→ YANG PERLU DIKERJAKAN:
1 – Jawablah pertanyaan berikut berdasarkan kutipan teks tentang UU Ekonomi Kreatif.
(a) Berapa jumlah ekosistem baru pendukung yang ada dalam UU Ekraf yang baru menurut Hetifah Sjaifudian?
(b) Apa jabatan Hetifah Sjaifudian di DPR RI?
(c) Mengapa output pekerja ekraf sejauh ini belum maksimal dalam menampilkan ekraf?
2 – Lanjutkan kutipan teks tentang UU Ekonomi Kreatif, dimulai setelah kalimat terakhirnya.

TINTAKALTIM.COM-Menggerakkan ekonomi yang kecil-kecil lalu menjadi besar. Itu substansi yang ingin didorong lewat regulasi UU Ekonomi Kreatif dan dalam ‘hitungan waktu dekat’ segera disahkan. Sehingga, dapat dijadikan stimulus peran pelaku ekonomi di Kaltim lebih maju.
Karena, pekerja ekonomi kreatif sudah jadi pilar ekonomi terdepan, sehingga memerlukan yang namanya ekosistem. “Percaya deh nanti akan ada nilai tambah untuk menggerakkan ekonomi. UU Ekraf yang baru nanti cakep karena ada 7 ekosistem baru pendukung. Saya terus membahasnya,” kata Wakil Ketua Komisi X DPR RI DR Ir Hetifah Sjaifudian MPP saat bincang dengan Tintakaltim.Com kaitan RUU Ekonomi Kreatif dan pengembangannya di Balikpapan, belum lama ini.
Tinggal dok, dok dok (disahkan, Red), UU Ekraf itu. Di dalamnya ada muatan bagaimana ekosistem dikembangkan untuk ekraf. Sebab, dukungan ekosistem diperlukan. Diakui, sejauh ini pekerja ekraf bekerja masing-masing sehingga ouput-nya belum maksimal dalam menampilkan ekraf.
Dengan adanya ekosistem, nanti semua sejalan dari hulu hingga hilir. Produk ekraf yang dibuat anak-anak muda di era milenial akhirnya punya identitas, packaging-nya lebih baik, pemasarannya dan syukur-syukur dapat ekspor ke luar negeri.

→ DATA MENTAH:
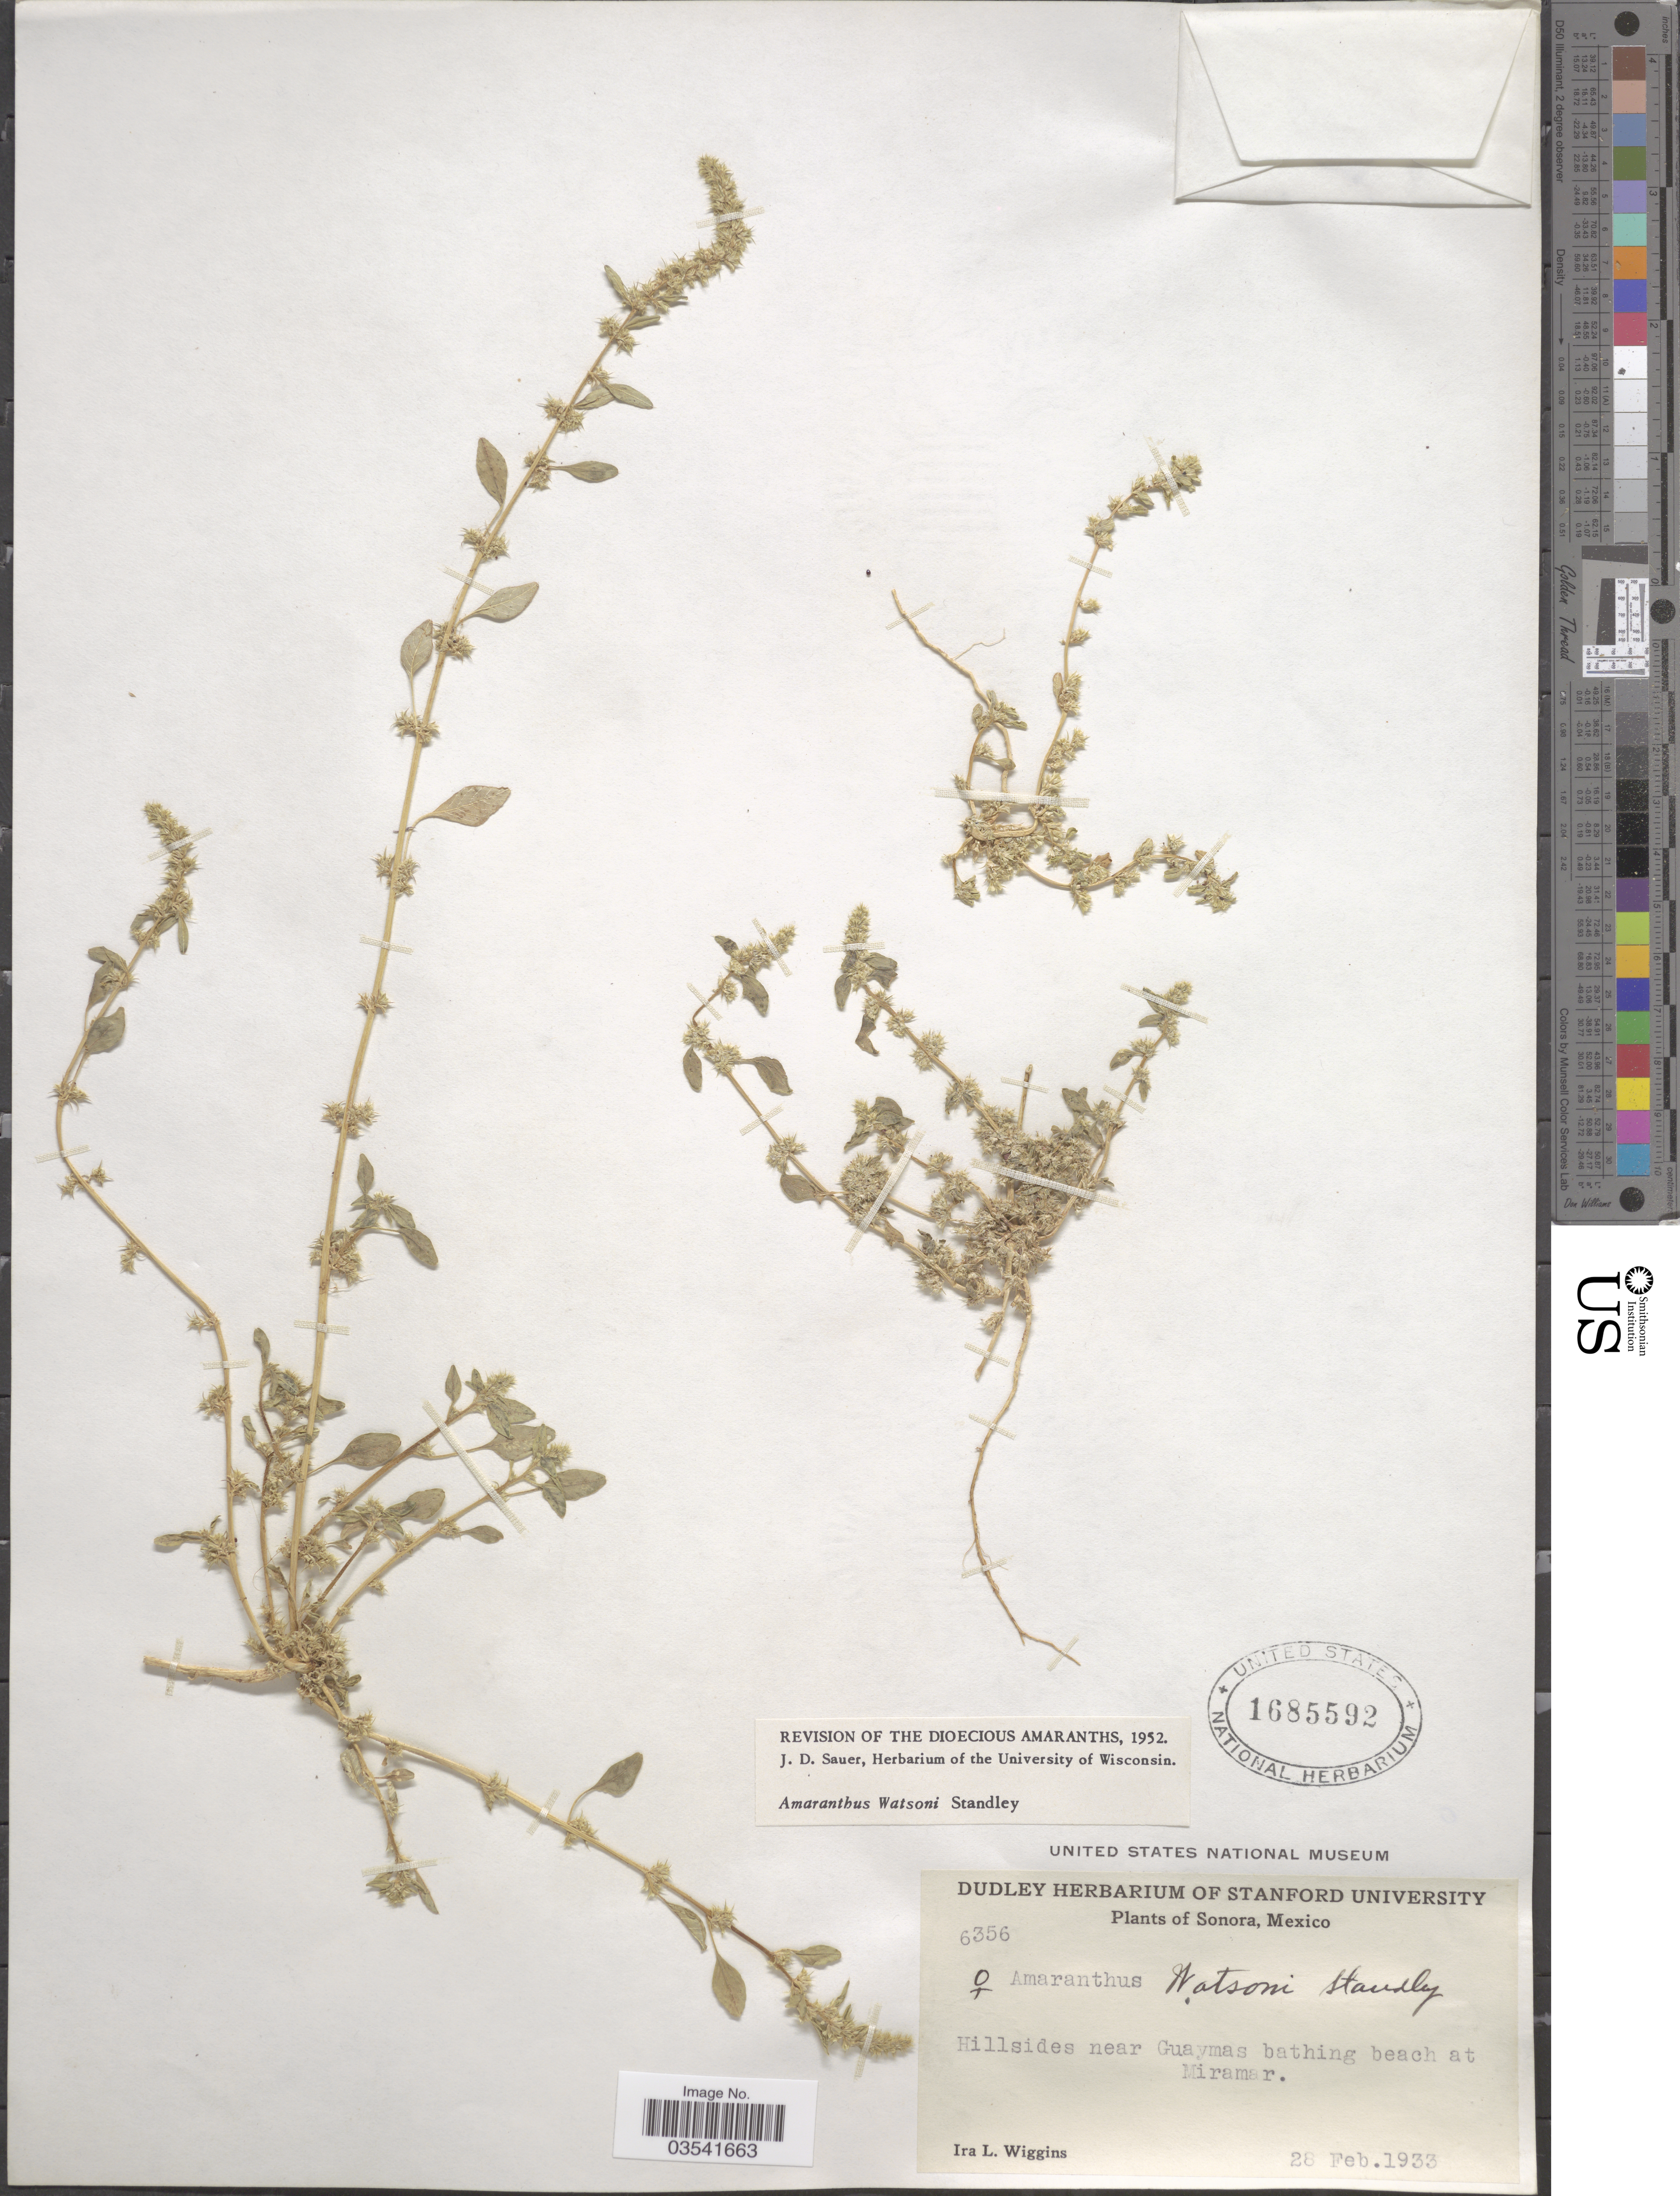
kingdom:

→ JAWABAN BERURUTAN:
1 –
(a) Ada 7 ekosistem baru pendukung.
(b) Wakil Ketua Komisi X DPR RI.
(c) Karena pekerja ekraf selama ini bekerja masing-masing.

2 –
Hetifah mengakui, masih ada diskusi alot dalam menetapkan RUU menjadi UU Ekraf, khususnya dalam definisi ekonomi kreatif secara umum. Itu biasa di dalam pembahasan. Karena, di gedung DPR ragam ideologi politik. Misalnya, ekraf itu batasannya sampai di mana, wujudnya bagaimana yang dikaitkan juga harus sesuai kultur Indonesia. “Tapi nggak masalah, prinsipnya semua setuju. Tinggal detail dituangkan yang kuncinya mendongkrak ekonomi Indonesia,” jelas Hetifah.
Hetifah yang komisinya berada dalam ruang lingkup badan ekraf ini, menilai ke depan penggiat ekonomi kreatif harus punya kesempatan lebih besar untuk meningkatkan proses bisnis dari segi kuantitas dan kualitas. Sehingga, 7 ekosistem nanti dapat merangsang dan mendorong motivasi kreator muda untuk membuat content lebih inovatif dan karyanya makin tampil di masyarakat.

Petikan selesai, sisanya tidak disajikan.